Public forum held two days after student arrested for threatening middle school peers

Woodburn School District held its second public safety forum May 23 to address issues raised by the school shooting hoax and panic in February. About 60 parents attended to learn about the district's emergency procedures and safety infrastructure.

In February, a threat made by a student on social media led to a panic among parents, who rushed to Woodburn schools and took their kids home. The district had notified parents about the incident via auto dialer, social media and letters home, but parents later said they were confused by the messages and claimed the district had not given them enough information.

By coincidence, another incident took place on May 21, just two days before the second safety meeting, when a 13-year-old French Prairie Middle School student was arrested for allegedly making threats against several students on Snapchat. The district informed the parents of the students involved on Monday, but did not send out a campus-wide alert.

Superintendent Chuck Ransom was joined by Woodburn School Board Chairwoman Linda Reeves, board directors Anthony Medina and Linda Johnston, Woodburn Police Chief Jim Ferraris and Deputy Chief Marty Pilcher during the forum.

Ransom gave a presentation detailing the steps the school takes to identify and respond to an emergency, the district's ongoing efforts to improve security, and how the school will improve communication with parents.

Ransom explained the district's Standard Response Protocol (SRP), which is a standardized step-by-step guide to emergency response for everything from threats of violence to natural disasters. The program was created by John-Michael Keyes and Ellen Keyes, whose daughter was murdered by a gunman at a Colorado high school in 2006.

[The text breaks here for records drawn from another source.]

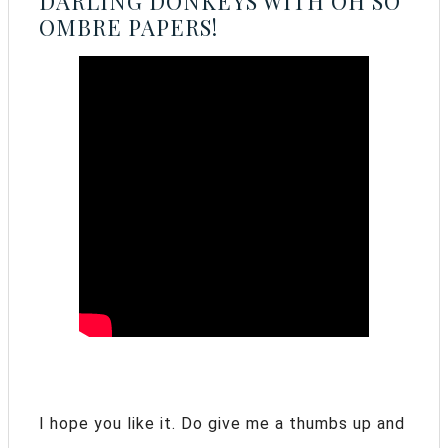
DARLING DONKEYS WITH OH SO
OMBRE PAPERS!
I hope you like it. Do give me a thumbs up and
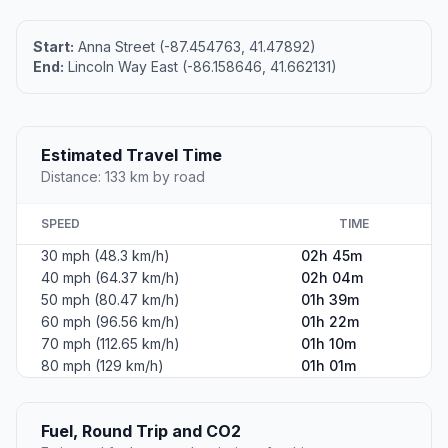
Start:
Anna Street (-87.454763, 41.47892)
End:
Lincoln Way East (-86.158646, 41.662131)
Estimated Travel Time
Distance: 133 km by road
SPEED
TIME
30 mph (48.3 km/h)
02h 45m
40 mph (64.37 km/h)
02h 04m
50 mph (80.47 km/h)
01h 39m
60 mph (96.56 km/h)
01h 22m
70 mph (112.65 km/h)
01h 10m
80 mph (129 km/h)
01h 01m
Fuel, Round Trip and CO2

The SRP program uses easy-to-remember titles and visual cues so that even young children can remember the actions to take in an emergency. One of the most common times that SRP is used is during lockout situations, according to Ferraris. Lockouts occur when a possible threat is identified outside of a school campus, like police activity nearby. Students are brought inside and doors are locked.

Ransom asked the audience whether they had heard of the SRP program, and only a handful of the 60 or so parents raised their hands. Ransom has told the Independent in a previous interview that one of the biggest challenges the district faces in emergencies is that parents are not informed about the scope of security precautions already in place at schools. Parents rushing to pick up their kids poses a hazard during an actual emergency because they could get in the way of emergency personnel.

Ferraris talked about the school resource officers assigned to the Woodburn School District. Ferraris previously worked as head of SRO programs for Portland and Salem-Keizer public schools. The two SROs assigned to WSD, detectives Jacob Stout and Jorge Gaspar, are trained in state and national programs. They conduct investigations of student-related crimes, and maintain a uniformed presence at district schools to deter crime and violence.

The school district is also seeking to implement further security measures at schools through the bond that was passed three years ago. The district will construct secure entrances at all schools, install electronically locking doors that can be triggered by entering a code into a phone line or by text, and move to electronic check-in systems to replace signing in school visitors on paper.

Ferraris stressed the importance of staff and students using ID cards, a system the school currently has in place. The cards not only help account for students and staff during an emergency, they provide a visual way for police officers to identify who is supposed to be at the school and who is a possible stranger, Ferraris said.

The district has also hired a full-time staff member for its communication team. Former Texas journalist Ricardo Vasquez will begin work as communications and community outreach coordinator for the district starting June 4.

Parents gave feedback during a question-and-answer session at the end of the meeting. Several were angry that they had not been informed by the district about the incident on Monday, and only heard about the arrest in the media.

"None of these protocol were followed, it is Wednesday and nothing has been explained," one parent said.

Ransom said that he had informed the parents of the students involved, but did not feel that it was appropriate to inform the parent population in general because the threat was only directed at specific students and not the school as a whole.

The common message from parents was that they felt like there was a gap in communication between the district and parents, and that parents wanted to hear about such incidents from the school before they broke in the news media.